Le conquiste di Alessandro non si arrestarono: caddero le città fenicie di Biblo, Sidone, distrusse Tiro che lo impegnò in un assedio di sette mesi prima di capitolare. In questo periodo probabilmente Alessandro iniziò a tracciare un disegno che lo allontanava dagli originari piani paterni, rifiutando le proposte di pace di Dario III. Nel progetto del Macedone, la guerra panellenica lasciava il posto alla conquista dell’Oriente e a un concetto di sovranità che secondo lì abitudine di quei territori, doveva elevarlo al rango degli dei.

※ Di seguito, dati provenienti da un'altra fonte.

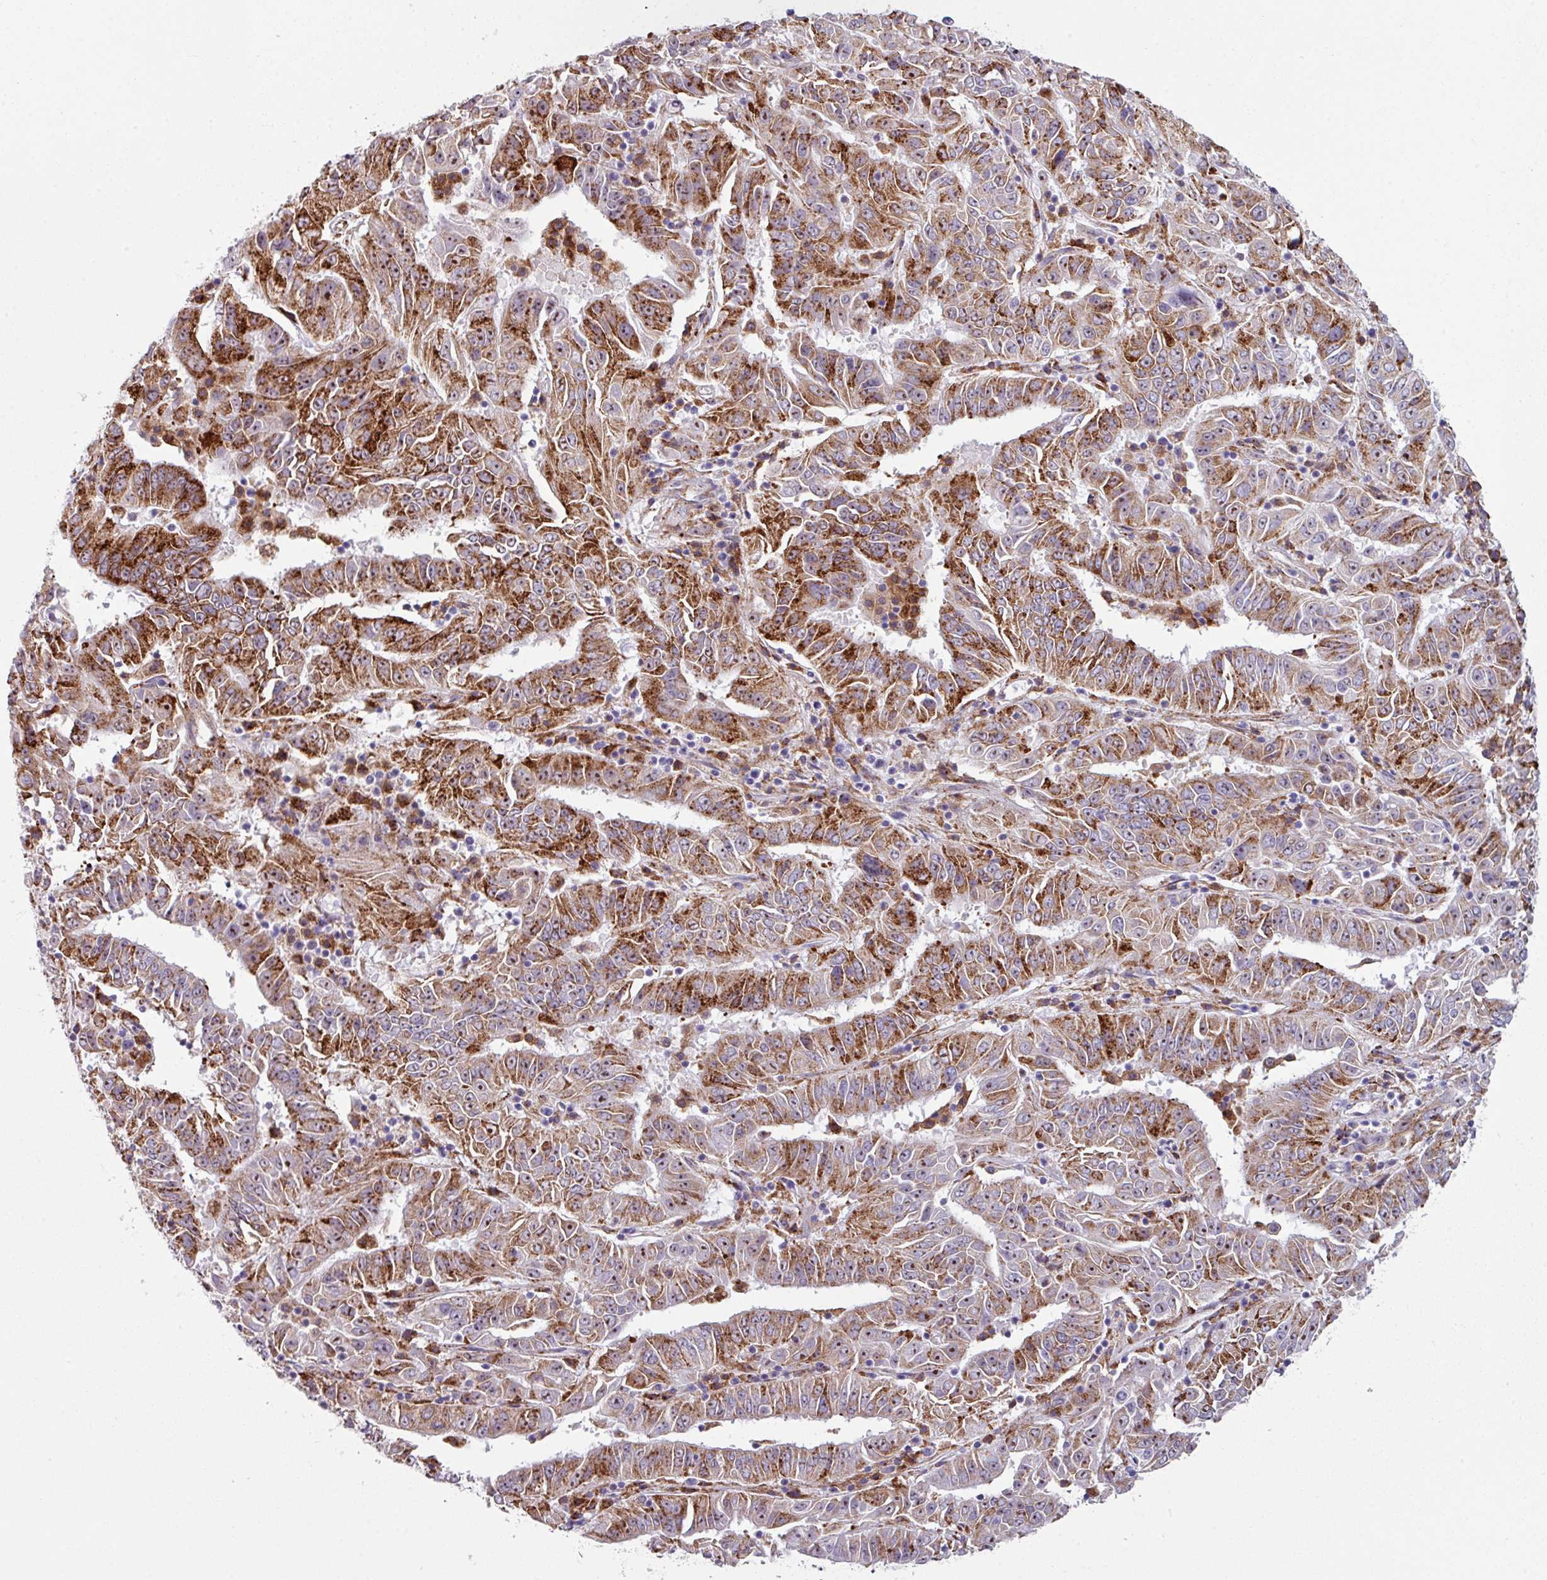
{"staining": {"intensity": "strong", "quantity": ">75%", "location": "cytoplasmic/membranous"}, "tissue": "pancreatic cancer", "cell_type": "Tumor cells", "image_type": "cancer", "snomed": [{"axis": "morphology", "description": "Adenocarcinoma, NOS"}, {"axis": "topography", "description": "Pancreas"}], "caption": "Immunohistochemical staining of adenocarcinoma (pancreatic) shows high levels of strong cytoplasmic/membranous protein staining in about >75% of tumor cells.", "gene": "BMS1", "patient": {"sex": "male", "age": 63}}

Anziché puntare verso l’interno, Alessandro decise di proseguire verso l’Egitto, conquistando Gerusalemme, Gaza. Al suo ingresso in Egitto, fu accolto come un liberatore e fu nominato faraone. In Egitto alla fine del 332 a.C., nella zona del Delta del Nilo, egli decise di costruire una città che testimoniasse la sua grandezza e sorse così, Alessandria d’Egitto. Durante il suo soggiorno in Egitto, si colloca la spedizione attraverso il deserto di Libia, verso l’oasi di Siwa, dove volle sapere se effettivamente fosse figlio di Zeus come sembravano indicare le sue imprese e le sue vittorie, mentre questi suoi atteggiamenti orientaleggianti risultavano incomprensibili ai compatrioti. Nell’anno in cui rimase in Egitto, tra il 332 e il 331, Alessandro si dedicò alla riorganizzazione burocratica e amministrativa dei territori conquistati che realizzò attraverso rigidi sistemi di controllo e di accentramento. Alessandro nel 331 a.C., lasciò l’Egitto e risalì in Siria, entrando poi nella Mesopotamia e, a Gaugamela, ebbe luogo lo scontro definitivo con i persiani, decretando ancora una volta la vittoria del Macedone mentre Dario si dava alla fuga. L’esercito macedone trovò quindi la strada aperta verso Babilonia e poi Susa, raggiungendo nel 330 a.C. Persepoli, capitale dell’impero persiano, e infine Ecbatana. Nella residenza estiva del Gran Re, Alessandro considerò conclusa la missione panellenica e congedò le truppe alleate greche, insediando il generale Parmenione con l’incarico di trasferirvi il tesoro e assicurare i collegamenti con le retrovie, ma in realtà liberandosi di lui e di altri personaggi dell’aristocrazia macedone ancora legati alla figura del padre e di ostacolo al suo progetto di una grande monarchia universale.
Dopo l’uccisione di Dario per mano di Besso, uno dei suoi satrapi, Alessandro continuò la conquista della Persia, che si concluse infine con la sconfitta dell’ultimo satrapo ribelle nel 327 a.C.